▸ What you will do: When a line in the records contains the string "teapot", copy that line.
=== Data ===
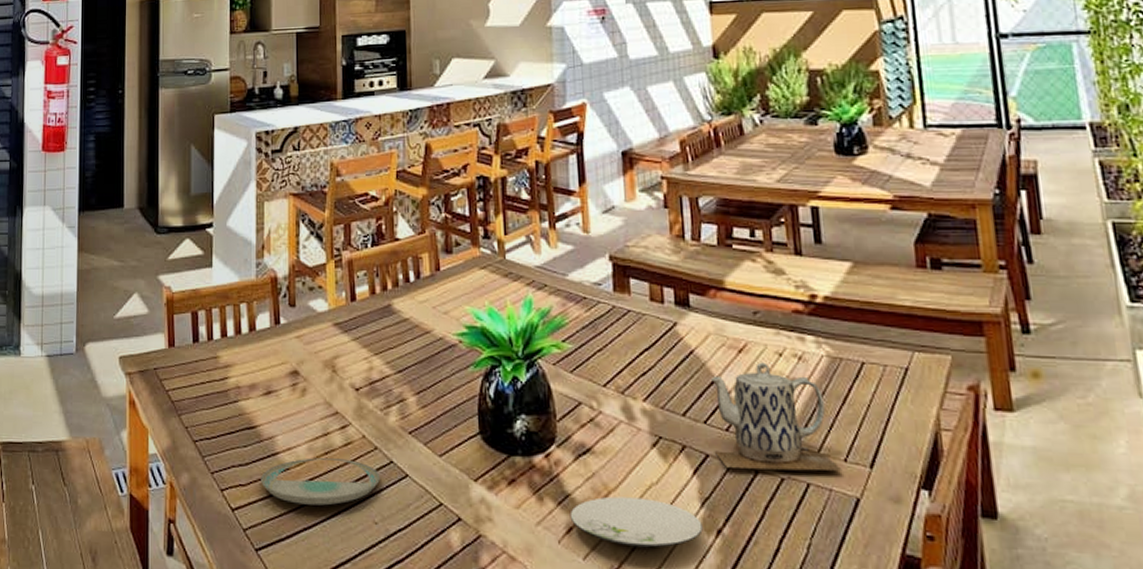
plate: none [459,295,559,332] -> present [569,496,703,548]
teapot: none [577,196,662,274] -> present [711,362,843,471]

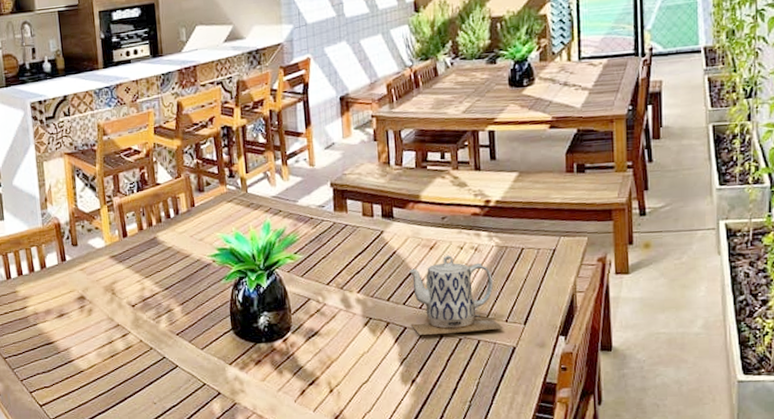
plate: present [261,458,380,506] -> none [61,359,156,396]
plate: present [569,496,703,548] -> none [303,363,401,399]

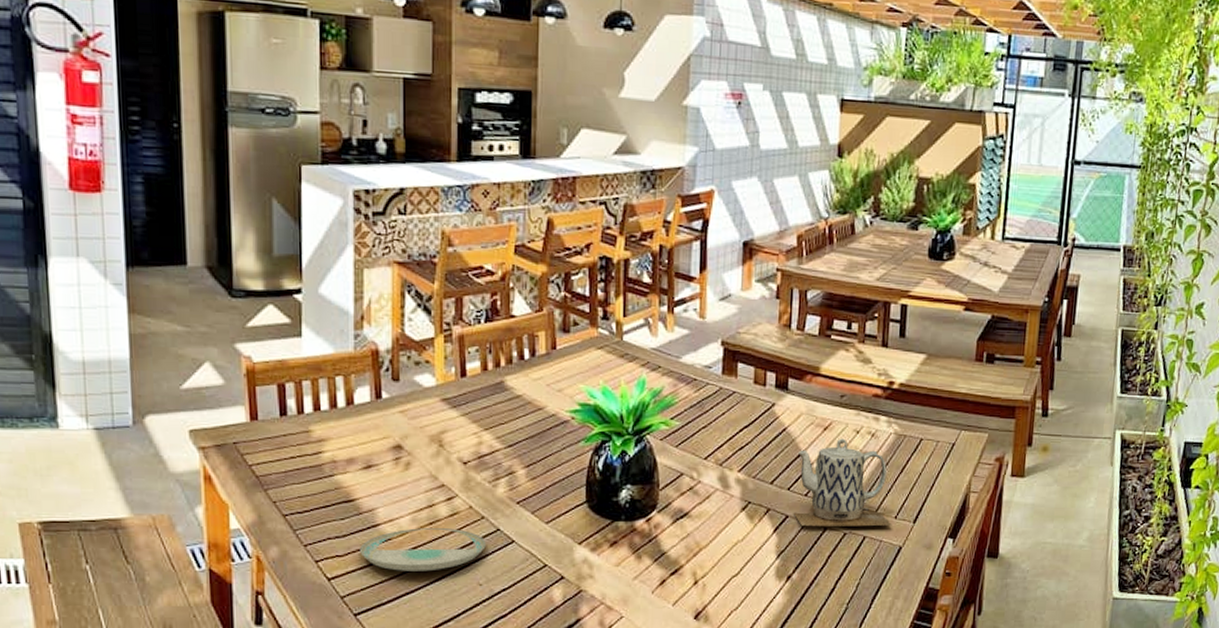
plate: none [61,359,156,396] -> present [360,528,486,572]

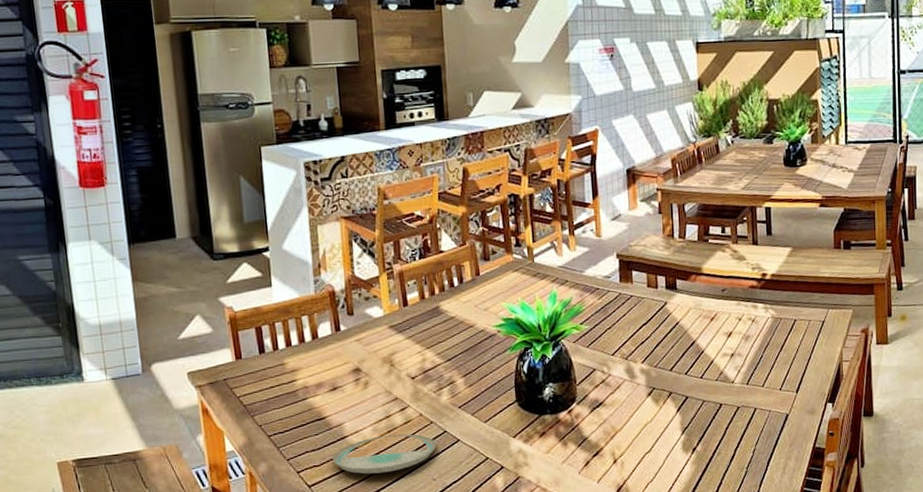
teapot: present [794,438,892,527] -> none [691,326,778,404]

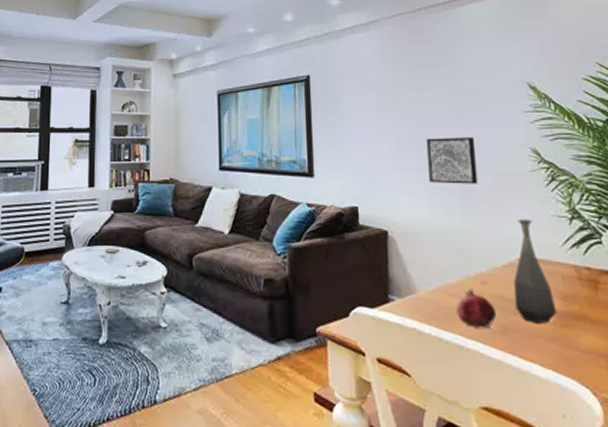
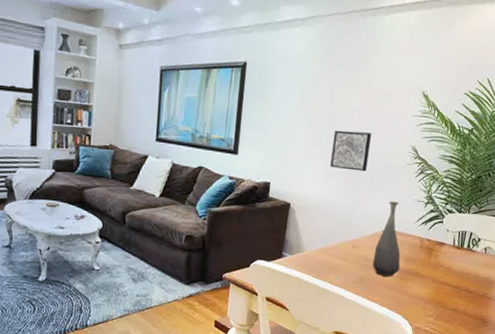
fruit: present [456,287,497,328] -> none [330,249,359,279]

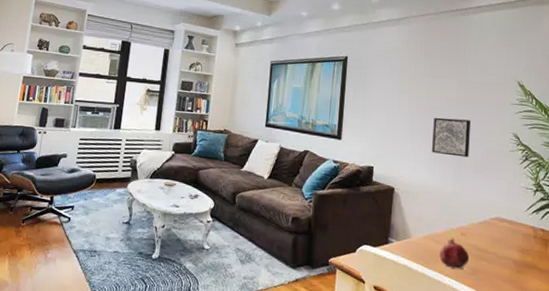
fruit: none [330,249,359,279] -> present [439,237,470,269]
bottle: present [372,201,401,277] -> none [484,188,515,269]

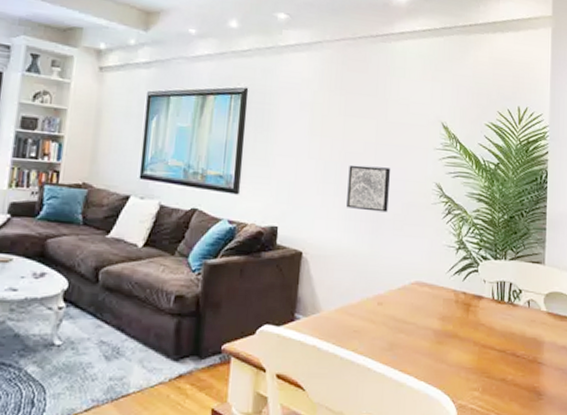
fruit: present [439,237,470,269] -> none [353,308,387,345]

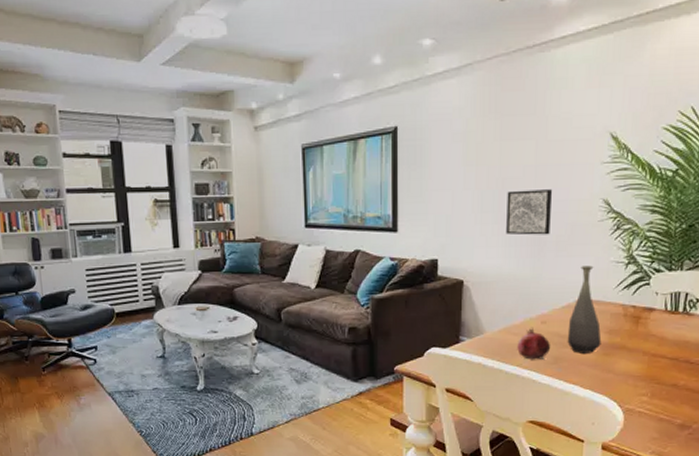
fruit: none [353,308,387,345] -> present [517,327,551,360]
bottle: none [402,247,435,341] -> present [567,265,602,353]

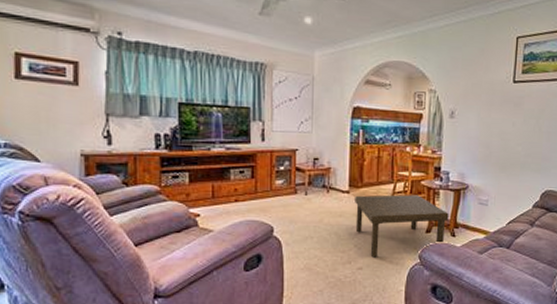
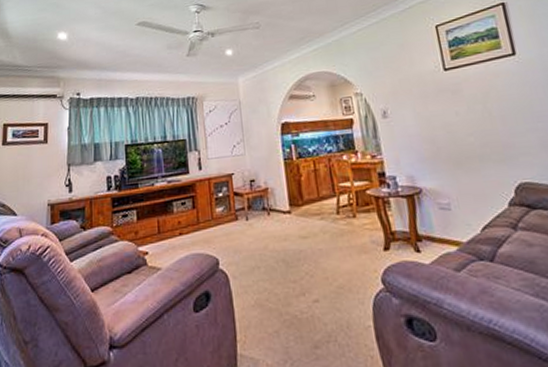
coffee table: present [355,194,449,258] -> none [297,207,408,286]

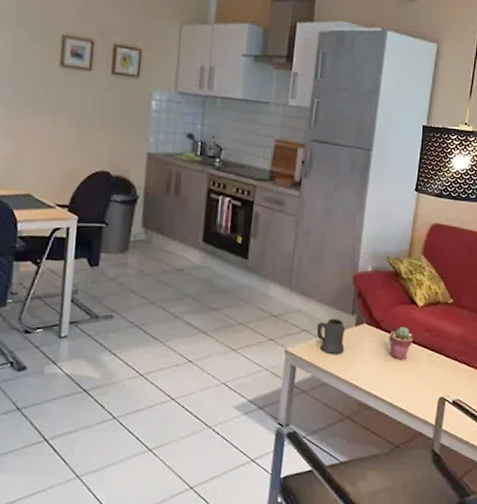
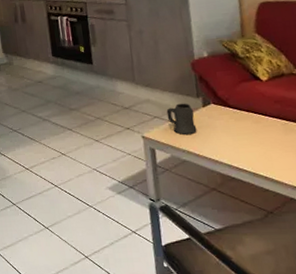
potted succulent: present [389,327,413,360] -> none [238,101,264,133]

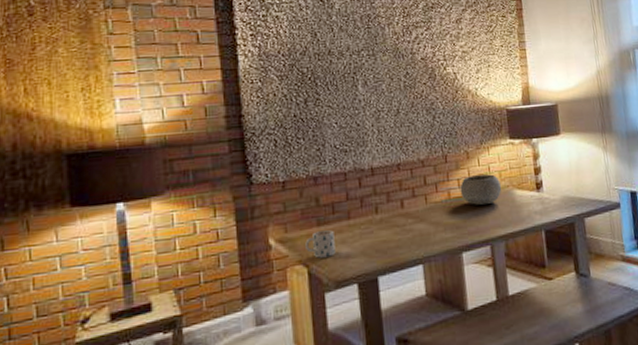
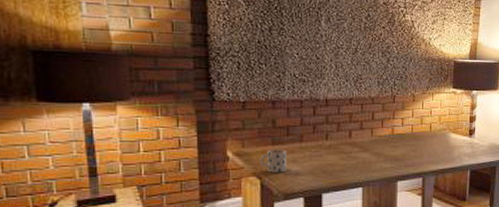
bowl: present [460,174,502,206] -> none [403,117,440,144]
===
▸ The completed task:
teapot: none [577,196,662,274] -> present [711,362,843,471]
teapot: present [794,438,892,527] -> none [691,326,778,404]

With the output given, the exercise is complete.